• DATASET ROWS:
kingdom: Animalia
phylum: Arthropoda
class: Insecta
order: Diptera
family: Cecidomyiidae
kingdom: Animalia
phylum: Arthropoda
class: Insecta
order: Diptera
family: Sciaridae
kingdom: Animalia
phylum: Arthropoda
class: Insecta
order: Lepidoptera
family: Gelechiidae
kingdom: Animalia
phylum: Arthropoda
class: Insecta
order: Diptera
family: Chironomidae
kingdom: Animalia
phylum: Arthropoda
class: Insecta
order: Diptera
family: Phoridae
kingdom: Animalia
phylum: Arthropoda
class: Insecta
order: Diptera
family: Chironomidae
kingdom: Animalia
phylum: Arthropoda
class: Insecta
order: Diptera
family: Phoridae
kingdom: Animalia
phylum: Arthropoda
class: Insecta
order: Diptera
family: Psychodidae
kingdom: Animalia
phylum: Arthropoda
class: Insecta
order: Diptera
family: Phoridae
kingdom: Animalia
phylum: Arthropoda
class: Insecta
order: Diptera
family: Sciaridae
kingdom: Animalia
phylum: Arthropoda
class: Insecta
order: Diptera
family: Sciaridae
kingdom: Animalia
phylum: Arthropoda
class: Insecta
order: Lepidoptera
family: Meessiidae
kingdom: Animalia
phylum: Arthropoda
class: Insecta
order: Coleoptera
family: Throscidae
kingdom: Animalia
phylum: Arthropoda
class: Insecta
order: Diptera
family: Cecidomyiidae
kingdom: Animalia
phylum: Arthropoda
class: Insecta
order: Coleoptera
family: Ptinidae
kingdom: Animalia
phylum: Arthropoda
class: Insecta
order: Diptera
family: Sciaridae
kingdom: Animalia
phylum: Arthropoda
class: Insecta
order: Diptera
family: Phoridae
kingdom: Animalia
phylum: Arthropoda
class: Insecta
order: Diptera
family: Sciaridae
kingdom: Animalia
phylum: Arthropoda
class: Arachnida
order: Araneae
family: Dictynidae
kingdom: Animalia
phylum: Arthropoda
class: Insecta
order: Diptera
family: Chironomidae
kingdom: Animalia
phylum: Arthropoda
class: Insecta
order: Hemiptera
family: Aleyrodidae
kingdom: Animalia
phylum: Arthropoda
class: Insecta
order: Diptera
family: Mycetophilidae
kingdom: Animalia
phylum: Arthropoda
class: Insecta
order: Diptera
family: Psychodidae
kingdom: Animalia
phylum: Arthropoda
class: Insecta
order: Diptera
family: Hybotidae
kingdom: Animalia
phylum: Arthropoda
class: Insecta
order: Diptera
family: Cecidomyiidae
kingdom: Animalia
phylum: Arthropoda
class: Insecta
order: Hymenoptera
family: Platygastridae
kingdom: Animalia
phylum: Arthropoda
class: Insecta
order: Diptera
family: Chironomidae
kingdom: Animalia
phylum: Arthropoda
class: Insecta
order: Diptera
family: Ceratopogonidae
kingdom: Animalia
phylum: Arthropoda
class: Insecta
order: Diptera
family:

• PROBLEM TO SOLVE: Write out the data above word for word, from its first line through the line that contains "family: Gelechiidae", including that line.

• RESULT OF THE EXERCISE:
kingdom: Animalia
phylum: Arthropoda
class: Insecta
order: Diptera
family: Cecidomyiidae
kingdom: Animalia
phylum: Arthropoda
class: Insecta
order: Diptera
family: Sciaridae
kingdom: Animalia
phylum: Arthropoda
class: Insecta
order: Lepidoptera
family: Gelechiidae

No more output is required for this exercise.